>>>
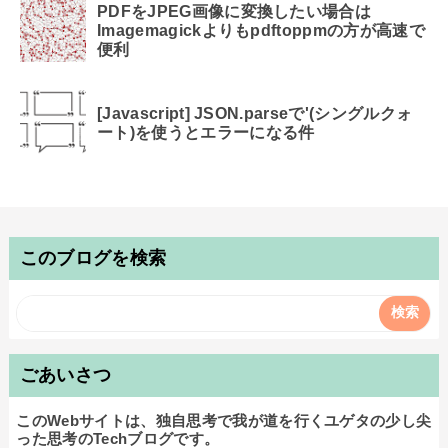
PDFをJPEG画像に変換したい場合は
Imagemagickよりもpdftoppmの方が高速で
便利
[Javascript] JSON.parseで'(シングルクォ
ート)を使うとエラーになる件
このブログを検索
ごあいさつ
このWebサイトは、独自思考で我が道を行くユゲタの少し尖
った思考のTechブログです。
<<<
Task to carry out: Would you please repeat all the data word for word, but without the pictures?

Solved exercise:
PDFをJPEG画像に変換したい場合は
Imagemagickよりもpdftoppmの方が高速で
便利
[Javascript] JSON.parseで'(シングルクォ
ート)を使うとエラーになる件
このブログを検索
ごあいさつ
このWebサイトは、独自思考で我が道を行くユゲタの少し尖
った思考のTechブログです。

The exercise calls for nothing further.